The request
Continue the forum thread about the unknown compressor type error with SparkGraphComputer, starting after its final line.

Document extract

********

Unknown compressor type with sparkGraphComputer

47 views
Skip to first unread message

Ajay Srivastava

unread,
Oct 4, 2017, 7:11:30 AM10/4/17
to JanusGraph users
Hi,

I am executing gremlin query using SparkGraphComputer and get following exception -

gremlin> :remote connect tinkerpop.server conf/remote.yaml
==>Configured dev-3/192.101.167.171:8182

gremlin> :> olapgraph.traversal().withComputer(org.apache.tinkerpop.gremlin.spark.process.computer.SparkGraphComputer).V().count()

org.apache.spark.SparkException: Job aborted due to stage failure: Task 0 in stage 0.0 failed 1 times, most recent failure: Lost task 0.0 in stage 0.0 (TID 0, localhost): java.lang.IllegalArgumentException: Unknown compressor type for id: 2
at org.janusgraph.graphdb.database.serialize.attribute.StringSerializer$CompressionType.getFromId(StringSerializer.java:273)
at org.janusgraph.graphdb.database.serialize.attribute.StringSerializer.read(StringSerializer.java:104)
at org.janusgraph.graphdb.database.serialize.attribute.StringSerializer.read(StringSerializer.java:38)
at org.janusgraph.graphdb.database.serialize.StandardSerializer.readObjectInternal(StandardSerializer.java:236)
at org.janusgraph.graphdb.database.serialize.StandardSerializer.readObject(StandardSerializer.java:224)
at org.janusgraph.graphdb.database.EdgeSerializer.readPropertyValue(EdgeSerializer.java:203)
at org.janusgraph.graphdb.database.EdgeSerializer.readPropertyValue(EdgeSerializer.java:193)
at org.janusgraph.graphdb.database.EdgeSerializer.parseRelation(EdgeSerializer.java:129)
at org.janusgraph.hadoop.formats.util.JanusGraphVertexDeserializer.readHadoopVertex(JanusGraphVertexDeserializer.java:100)

********

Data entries
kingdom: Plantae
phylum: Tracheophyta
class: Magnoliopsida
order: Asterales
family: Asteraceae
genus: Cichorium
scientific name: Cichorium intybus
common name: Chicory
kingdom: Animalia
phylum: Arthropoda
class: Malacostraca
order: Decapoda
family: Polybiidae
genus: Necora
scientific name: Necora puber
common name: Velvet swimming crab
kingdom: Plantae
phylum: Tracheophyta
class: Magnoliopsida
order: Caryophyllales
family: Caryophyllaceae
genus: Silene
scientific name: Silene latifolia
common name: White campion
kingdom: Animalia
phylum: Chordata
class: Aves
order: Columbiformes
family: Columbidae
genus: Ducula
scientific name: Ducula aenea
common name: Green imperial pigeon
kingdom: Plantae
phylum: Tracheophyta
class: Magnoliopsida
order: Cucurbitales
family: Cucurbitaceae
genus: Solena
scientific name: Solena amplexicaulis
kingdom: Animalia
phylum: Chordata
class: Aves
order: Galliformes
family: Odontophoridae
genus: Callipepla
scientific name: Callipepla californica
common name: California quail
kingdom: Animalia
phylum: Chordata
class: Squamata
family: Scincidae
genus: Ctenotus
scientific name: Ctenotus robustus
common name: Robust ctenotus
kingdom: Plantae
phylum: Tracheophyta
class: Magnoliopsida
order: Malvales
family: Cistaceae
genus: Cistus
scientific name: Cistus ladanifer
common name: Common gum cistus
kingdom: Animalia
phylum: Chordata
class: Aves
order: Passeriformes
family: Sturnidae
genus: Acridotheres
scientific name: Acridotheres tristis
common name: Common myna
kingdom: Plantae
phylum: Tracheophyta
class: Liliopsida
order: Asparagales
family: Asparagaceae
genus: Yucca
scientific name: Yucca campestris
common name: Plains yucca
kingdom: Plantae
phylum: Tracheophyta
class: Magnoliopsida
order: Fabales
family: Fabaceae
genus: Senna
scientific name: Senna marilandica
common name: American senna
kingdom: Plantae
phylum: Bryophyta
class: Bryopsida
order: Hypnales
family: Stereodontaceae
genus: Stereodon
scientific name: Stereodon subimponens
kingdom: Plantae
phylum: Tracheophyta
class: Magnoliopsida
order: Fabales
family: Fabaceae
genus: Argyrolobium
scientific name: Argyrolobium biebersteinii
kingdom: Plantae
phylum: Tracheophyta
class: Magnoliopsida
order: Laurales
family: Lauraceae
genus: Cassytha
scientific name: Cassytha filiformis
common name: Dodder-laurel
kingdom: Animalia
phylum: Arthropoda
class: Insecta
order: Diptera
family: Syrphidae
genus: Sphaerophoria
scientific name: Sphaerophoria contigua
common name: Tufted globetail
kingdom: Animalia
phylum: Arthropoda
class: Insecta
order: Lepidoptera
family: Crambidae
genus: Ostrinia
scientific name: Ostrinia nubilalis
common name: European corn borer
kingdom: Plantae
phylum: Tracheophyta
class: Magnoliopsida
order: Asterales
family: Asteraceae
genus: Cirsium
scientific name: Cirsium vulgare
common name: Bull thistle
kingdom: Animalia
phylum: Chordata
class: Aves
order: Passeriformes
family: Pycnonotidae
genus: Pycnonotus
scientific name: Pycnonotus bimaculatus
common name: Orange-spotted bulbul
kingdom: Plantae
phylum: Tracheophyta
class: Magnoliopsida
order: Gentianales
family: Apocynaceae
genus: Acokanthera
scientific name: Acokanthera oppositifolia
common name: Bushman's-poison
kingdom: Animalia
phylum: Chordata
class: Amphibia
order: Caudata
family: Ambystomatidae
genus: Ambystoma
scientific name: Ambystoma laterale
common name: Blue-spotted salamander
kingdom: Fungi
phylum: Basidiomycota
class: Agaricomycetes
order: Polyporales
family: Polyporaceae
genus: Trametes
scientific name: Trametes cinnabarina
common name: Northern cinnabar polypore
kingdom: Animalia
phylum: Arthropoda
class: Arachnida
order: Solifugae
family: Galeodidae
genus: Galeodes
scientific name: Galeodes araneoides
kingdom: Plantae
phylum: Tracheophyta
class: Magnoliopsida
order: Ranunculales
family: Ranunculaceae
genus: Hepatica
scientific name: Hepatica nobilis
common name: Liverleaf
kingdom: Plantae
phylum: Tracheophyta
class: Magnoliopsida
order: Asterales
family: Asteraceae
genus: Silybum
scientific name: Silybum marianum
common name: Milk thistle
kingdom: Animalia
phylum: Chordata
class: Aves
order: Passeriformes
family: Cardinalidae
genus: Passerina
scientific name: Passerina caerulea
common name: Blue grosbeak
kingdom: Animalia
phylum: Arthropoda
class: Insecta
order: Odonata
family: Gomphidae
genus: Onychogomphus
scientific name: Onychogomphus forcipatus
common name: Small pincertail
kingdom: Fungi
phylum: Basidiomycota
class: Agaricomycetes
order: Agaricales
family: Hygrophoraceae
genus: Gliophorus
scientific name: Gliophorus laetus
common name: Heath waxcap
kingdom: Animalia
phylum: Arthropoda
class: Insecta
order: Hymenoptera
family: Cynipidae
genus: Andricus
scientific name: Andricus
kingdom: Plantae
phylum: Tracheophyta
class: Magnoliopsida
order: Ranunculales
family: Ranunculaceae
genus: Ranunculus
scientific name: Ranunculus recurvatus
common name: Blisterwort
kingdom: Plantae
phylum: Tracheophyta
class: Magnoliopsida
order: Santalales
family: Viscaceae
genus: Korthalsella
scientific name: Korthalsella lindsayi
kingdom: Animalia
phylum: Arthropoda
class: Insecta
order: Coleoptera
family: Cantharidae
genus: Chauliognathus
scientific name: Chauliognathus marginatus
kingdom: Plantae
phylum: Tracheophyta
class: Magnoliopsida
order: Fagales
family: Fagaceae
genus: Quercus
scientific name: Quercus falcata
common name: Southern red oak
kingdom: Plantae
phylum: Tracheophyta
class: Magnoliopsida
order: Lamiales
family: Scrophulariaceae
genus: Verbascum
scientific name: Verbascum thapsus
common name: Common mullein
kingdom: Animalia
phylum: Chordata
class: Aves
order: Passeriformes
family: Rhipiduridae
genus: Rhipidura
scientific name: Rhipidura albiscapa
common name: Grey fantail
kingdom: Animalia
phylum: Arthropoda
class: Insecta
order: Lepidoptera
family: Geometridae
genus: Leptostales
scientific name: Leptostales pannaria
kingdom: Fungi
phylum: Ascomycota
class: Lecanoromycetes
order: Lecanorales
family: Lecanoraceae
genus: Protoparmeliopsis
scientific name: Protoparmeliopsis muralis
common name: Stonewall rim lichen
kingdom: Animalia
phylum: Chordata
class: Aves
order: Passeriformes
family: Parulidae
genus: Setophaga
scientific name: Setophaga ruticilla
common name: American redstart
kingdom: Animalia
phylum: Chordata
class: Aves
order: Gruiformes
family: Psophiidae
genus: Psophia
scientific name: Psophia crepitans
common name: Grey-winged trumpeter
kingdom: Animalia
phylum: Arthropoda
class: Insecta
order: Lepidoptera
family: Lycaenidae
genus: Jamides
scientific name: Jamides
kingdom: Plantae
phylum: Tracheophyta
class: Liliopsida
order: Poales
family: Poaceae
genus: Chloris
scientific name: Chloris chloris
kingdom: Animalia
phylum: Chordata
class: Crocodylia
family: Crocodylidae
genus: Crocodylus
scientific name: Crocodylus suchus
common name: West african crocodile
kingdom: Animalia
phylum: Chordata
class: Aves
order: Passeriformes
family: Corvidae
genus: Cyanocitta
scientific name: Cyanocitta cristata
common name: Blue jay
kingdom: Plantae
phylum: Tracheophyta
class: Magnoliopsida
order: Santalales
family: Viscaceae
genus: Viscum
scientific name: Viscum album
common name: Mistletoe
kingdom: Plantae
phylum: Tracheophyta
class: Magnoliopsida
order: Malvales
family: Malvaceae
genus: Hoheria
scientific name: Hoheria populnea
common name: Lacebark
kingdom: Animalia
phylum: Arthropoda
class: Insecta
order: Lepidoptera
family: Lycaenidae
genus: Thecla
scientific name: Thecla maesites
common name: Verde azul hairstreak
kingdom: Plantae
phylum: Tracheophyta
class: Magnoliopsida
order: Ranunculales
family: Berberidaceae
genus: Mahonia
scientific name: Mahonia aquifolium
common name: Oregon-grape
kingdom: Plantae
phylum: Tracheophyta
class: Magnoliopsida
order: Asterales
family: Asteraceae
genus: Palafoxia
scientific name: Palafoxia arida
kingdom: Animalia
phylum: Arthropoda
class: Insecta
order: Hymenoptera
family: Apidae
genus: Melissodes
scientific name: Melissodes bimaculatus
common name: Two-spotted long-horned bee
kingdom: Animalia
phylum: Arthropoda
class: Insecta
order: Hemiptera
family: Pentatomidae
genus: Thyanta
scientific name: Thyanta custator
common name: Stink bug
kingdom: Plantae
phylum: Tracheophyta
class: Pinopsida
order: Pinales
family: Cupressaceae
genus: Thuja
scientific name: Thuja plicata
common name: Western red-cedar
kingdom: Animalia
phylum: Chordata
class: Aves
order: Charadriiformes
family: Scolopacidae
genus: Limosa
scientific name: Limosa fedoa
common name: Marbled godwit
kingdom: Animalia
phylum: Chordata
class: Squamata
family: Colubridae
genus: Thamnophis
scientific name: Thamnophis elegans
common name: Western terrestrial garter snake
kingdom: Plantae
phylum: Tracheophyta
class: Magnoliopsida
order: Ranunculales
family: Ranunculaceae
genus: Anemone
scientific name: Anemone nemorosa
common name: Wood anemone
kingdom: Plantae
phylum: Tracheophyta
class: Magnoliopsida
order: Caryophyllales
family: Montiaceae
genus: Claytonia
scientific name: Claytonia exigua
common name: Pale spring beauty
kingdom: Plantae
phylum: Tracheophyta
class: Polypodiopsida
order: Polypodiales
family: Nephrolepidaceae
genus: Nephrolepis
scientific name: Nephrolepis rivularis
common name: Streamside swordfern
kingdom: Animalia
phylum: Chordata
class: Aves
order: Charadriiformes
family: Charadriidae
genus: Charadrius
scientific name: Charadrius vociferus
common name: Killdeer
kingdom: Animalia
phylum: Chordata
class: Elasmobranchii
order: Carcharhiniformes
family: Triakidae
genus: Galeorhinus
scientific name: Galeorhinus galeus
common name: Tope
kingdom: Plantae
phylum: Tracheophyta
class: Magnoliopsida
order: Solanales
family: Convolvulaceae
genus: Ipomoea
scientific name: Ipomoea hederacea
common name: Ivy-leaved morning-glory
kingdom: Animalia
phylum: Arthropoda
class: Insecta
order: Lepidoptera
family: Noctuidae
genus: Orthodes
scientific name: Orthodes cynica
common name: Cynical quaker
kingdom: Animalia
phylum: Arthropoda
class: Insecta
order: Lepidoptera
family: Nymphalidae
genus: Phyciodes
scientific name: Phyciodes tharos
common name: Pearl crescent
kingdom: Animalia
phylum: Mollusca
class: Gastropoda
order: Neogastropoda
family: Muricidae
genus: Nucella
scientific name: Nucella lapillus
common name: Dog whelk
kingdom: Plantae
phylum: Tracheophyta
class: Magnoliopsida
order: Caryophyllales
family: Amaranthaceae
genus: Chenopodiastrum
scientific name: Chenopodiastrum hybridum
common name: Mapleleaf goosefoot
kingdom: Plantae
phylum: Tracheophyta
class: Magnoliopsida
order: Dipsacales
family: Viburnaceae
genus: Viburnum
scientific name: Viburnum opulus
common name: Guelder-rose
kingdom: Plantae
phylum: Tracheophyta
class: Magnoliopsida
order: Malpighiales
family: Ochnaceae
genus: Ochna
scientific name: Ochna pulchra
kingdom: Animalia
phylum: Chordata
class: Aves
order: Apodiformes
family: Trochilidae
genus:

********

Answer to this exercise
at org.janusgraph.hadoop.formats.util.GiraphRecordReader.nextKeyValue(GiraphRecordReader.java:60)
at org.apache.spark.rdd.NewHadoopRDD$$anon$1.hasNext(NewHadoopRDD.scala:168)
at org.apache.spark.InterruptibleIterator.hasNext(InterruptibleIterator.scala:39)
at scala.collection.Iterator$$anon$11.hasNext(Iterator.scala:327)
at scala.collection.convert.Wrappers$IteratorWrapper.hasNext(Wrappers.scala:29)
at org.apache.tinkerpop.gremlin.util.iterator.IteratorUtils$4.advance(IteratorUtils.java:298)
at org.apache.tinkerpop.gremlin.util.iterator.IteratorUtils$4.hasNext(IteratorUtils.java:269)
at scala.collection.convert.Wrappers$JIteratorWrapper.hasNext(Wrappers.scala:41)
at org.apache.spark.shuffle.sort.BypassMergeSortShuffleWriter.write(BypassMergeSortShuffleWriter.java:126)
at org.apache.spark.scheduler.ShuffleMapTask.runTask(ShuffleMapTask.scala:73)
at org.apache.spark.scheduler.ShuffleMapTask.runTask(ShuffleMapTask.scala:41)
at org.apache.spark.scheduler.Task.run(Task.scala:89)
at org.apache.spark.executor.Executor$TaskRunner.run(Executor.scala:214)
at java.util.concurrent.ThreadPoolExecutor.runWorker(ThreadPoolExecutor.java:1149)
at java.util.concurrent.ThreadPoolExecutor$Worker.run(ThreadPoolExecutor.java:624)
at java.lang.Thread.run(Thread.java:748)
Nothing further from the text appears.